Según este trozo observamos lo siguiente:

(a)El anciano debe velar por sí mismo, que su vida siempre sea pura;

b) Debe velar, para que no entre el egoísmo en su corazón y venga así a destruir la iglesia que Cristo ganó con su sangre, procurando atraer discípulos tras sí mediante el engaño, esto es procurando dividir la iglesia, con espíritu de caudillaje;

(c) Debe velar pensando que Satanás puede introducir encubiertamente sus agentes de destrucción en el seno de la iglesia y estar pronto a repeler el peligro;

(d) Debe velar pensando en que cada alma ha costado la sangre preciosa de Cristo y muchos desvelos y oración por parte de los pastores, para que llegase a ser salva y que con cualquier desliz suyo pueda arruinar en un momento una obra tan costosa; y

(e) Debe velar pensando siempre que él es tan sólo un mayordomo de la casa de Dios, colocado allí para que vele por ella y, por tanto, vendrá el día en que tendrá que dar cuentas de su ayordomía.

8.- La ley del anciano.

A más de las recomendaciones que ya hemos citado y comentado brevemente, en 1a. Tim. 3:1-7 y Tito 1:6-9 encontramos una serie de recomendaciones formuladas unas un sentido negativo y positivo otras.

Las agruparemos según el sentido en que están formuladas, sin comentario alguno, pero rogando encarecidamente que cada anciano las medite con espíritu de oración, pues son un código de vida y comportamiento. En este código encontramos:

(a) Lo que no debe ser el anciano. Aquí tenemos un séptuplo:

– No debe ser amador del vino.

– No debe ser codicioso de torpes ganancias.

– No debe ser heridor.

– No debe ser litigioso.

– No debe ser soberbio.

– No debe ser iracundo.

– No debe ser neófito.

(b) Lo que debe ser el anciano. Este es su decálogo:

– Debe ser solícito.

– Debe ser templado.

– Debe ser compuesto.

– Debe ser hospedador.

– Debe ser justo.

– Debe ser santo.

– Debe ser continente.

– Debe ser amador de lo bueno.

– Debe ser retenedor de la fiel palabra.

– Debe ser apto para enseñar.

La conclusión lógica de todo esto es que debe ser irreprensible.
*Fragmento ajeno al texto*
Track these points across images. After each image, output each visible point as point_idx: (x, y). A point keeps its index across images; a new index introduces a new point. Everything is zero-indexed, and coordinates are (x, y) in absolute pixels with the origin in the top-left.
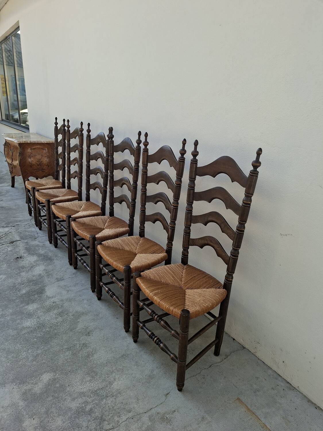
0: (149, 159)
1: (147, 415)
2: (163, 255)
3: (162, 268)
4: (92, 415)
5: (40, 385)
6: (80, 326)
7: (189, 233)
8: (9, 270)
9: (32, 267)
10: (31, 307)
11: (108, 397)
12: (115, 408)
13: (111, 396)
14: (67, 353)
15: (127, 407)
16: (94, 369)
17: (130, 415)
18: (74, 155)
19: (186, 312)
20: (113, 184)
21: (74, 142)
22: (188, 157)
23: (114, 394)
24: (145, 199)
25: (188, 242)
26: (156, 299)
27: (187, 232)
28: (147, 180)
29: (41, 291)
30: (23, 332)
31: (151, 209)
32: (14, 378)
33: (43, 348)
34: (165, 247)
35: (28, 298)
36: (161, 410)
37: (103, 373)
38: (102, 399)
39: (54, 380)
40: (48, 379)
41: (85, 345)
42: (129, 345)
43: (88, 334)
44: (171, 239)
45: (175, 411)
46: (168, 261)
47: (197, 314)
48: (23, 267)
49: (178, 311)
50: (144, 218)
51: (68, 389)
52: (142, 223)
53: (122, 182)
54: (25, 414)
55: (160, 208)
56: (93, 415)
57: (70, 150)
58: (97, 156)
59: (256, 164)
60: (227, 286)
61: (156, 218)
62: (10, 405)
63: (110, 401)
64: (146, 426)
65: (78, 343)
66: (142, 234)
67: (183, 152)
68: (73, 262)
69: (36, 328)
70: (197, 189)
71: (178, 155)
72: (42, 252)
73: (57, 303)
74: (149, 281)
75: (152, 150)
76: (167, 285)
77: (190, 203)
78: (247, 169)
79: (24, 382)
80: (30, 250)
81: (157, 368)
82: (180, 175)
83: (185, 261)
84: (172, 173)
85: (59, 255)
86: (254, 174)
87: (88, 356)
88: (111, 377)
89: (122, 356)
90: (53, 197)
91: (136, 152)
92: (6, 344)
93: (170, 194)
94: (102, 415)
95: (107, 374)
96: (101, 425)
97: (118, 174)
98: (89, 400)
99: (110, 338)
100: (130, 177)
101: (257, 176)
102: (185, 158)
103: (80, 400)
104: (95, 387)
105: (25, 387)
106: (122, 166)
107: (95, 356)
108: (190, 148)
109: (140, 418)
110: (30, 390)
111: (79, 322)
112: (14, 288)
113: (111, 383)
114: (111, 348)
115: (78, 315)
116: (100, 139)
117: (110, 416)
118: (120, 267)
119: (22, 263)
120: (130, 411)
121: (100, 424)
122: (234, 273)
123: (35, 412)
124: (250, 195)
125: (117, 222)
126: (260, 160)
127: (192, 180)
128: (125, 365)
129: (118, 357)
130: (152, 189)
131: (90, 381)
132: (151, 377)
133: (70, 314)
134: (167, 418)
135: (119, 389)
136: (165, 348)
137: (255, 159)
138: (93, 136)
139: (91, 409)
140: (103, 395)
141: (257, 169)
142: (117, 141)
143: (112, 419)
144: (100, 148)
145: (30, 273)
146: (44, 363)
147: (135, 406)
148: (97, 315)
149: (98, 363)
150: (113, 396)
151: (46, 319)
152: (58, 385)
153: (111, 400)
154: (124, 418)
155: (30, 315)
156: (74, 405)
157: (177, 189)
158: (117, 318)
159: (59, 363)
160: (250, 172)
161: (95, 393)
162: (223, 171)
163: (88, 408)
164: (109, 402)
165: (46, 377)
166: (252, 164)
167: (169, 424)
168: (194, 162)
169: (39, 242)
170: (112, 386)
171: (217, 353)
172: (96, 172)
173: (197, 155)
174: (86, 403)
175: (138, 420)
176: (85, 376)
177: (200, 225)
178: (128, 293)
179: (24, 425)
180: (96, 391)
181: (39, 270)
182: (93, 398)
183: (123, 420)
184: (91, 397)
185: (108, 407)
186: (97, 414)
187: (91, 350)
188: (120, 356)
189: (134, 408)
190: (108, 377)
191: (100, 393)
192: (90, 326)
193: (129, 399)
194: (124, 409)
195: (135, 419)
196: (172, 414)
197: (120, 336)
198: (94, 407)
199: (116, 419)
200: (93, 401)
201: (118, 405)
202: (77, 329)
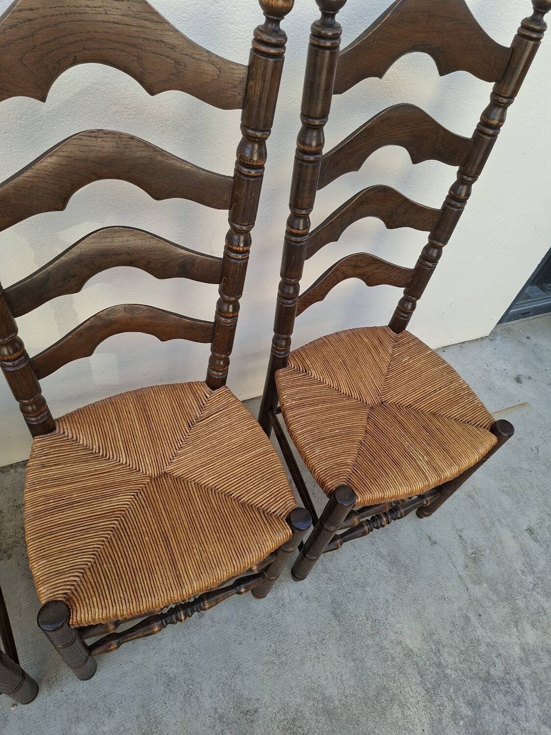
1: (471, 586)
4: (481, 703)
11: (440, 664)
12: (462, 649)
13: (438, 654)
15: (459, 624)
16: (371, 693)
17: (473, 618)
23: (434, 647)
36: (460, 561)
37: (381, 672)
38: (446, 676)
42: (304, 595)
43: (249, 714)
45: (460, 536)
56: (480, 699)
63: (449, 659)
64: (491, 593)
87: (330, 714)
88: (391, 651)
89: (336, 616)
94: (480, 678)
95: (386, 661)
96: (498, 680)
98: (449, 707)
99: (273, 646)
101: (537, 41)
104: (417, 694)
107: (332, 690)
109: (477, 601)
113: (409, 654)
114: (310, 644)
117: (480, 661)
120: (467, 619)
121: (495, 683)
128: (363, 614)
129: (338, 628)
131: (402, 706)
132: (394, 561)
134: (473, 554)
135: (423, 635)
139: (469, 704)
140: (437, 673)
143: (484, 657)
147: (456, 606)
149: (352, 682)
150: (439, 650)
153: (446, 655)
154: (480, 632)
161: (431, 693)
163: (467, 711)
164: (450, 660)
167: (483, 553)
170: (415, 650)
174: (455, 716)
176: (389, 720)
180: (427, 691)
182: (445, 698)
183: (484, 634)
184: (442, 705)
185: (461, 663)
186: (477, 689)
187: (310, 703)
188: (335, 623)
189: (460, 609)
190: (393, 659)
191: (433, 680)
192: (216, 709)
193: (444, 616)
194: (463, 629)
195: (481, 611)
196: (465, 542)
197: (270, 615)
198: (463, 696)
199: (483, 648)
200: (451, 699)
201: (457, 642)
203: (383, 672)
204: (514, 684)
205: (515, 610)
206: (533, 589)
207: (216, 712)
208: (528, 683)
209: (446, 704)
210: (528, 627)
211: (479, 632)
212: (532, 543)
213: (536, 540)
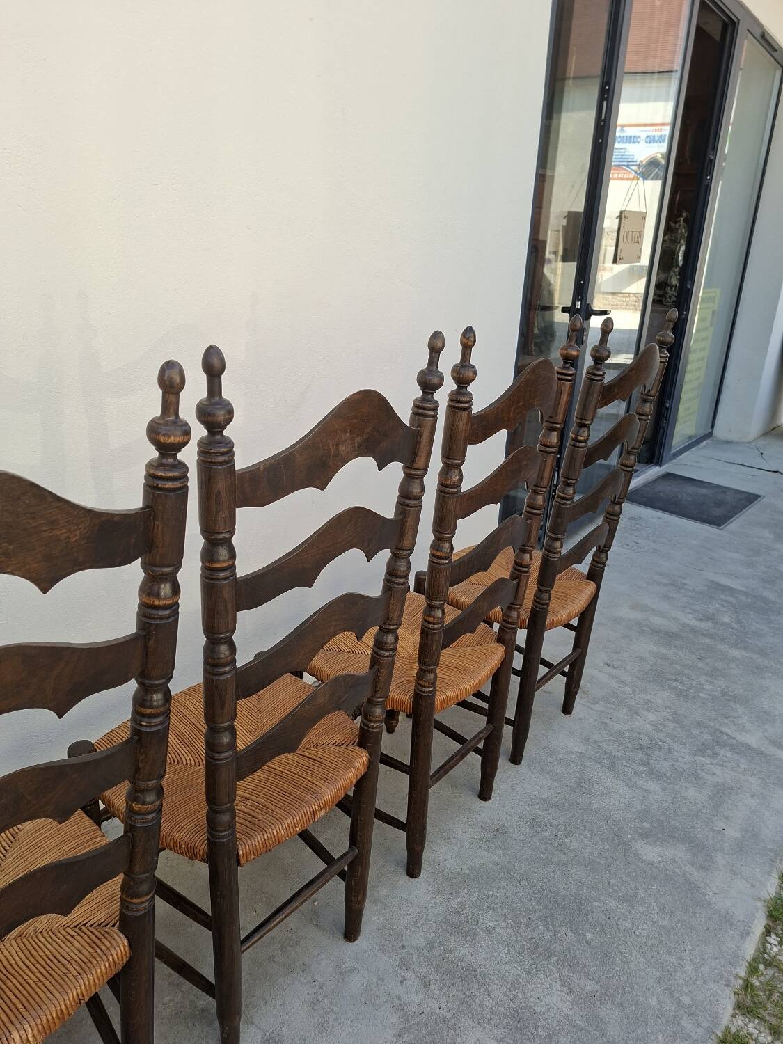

No daremos fin a este capítulo sin unas palabras a las congregaciones. Esta es que un anciano fiel, que gobierna bien, es digno acreedor a la honra de la iglesia. He aquí lo que dice el Señor:

“Los ancianos que gobiernan bien, sean tenidos por dignos de doblada honra; mayormente los que trabajan en predicar y enseñar” (1a. Tim. 5:17).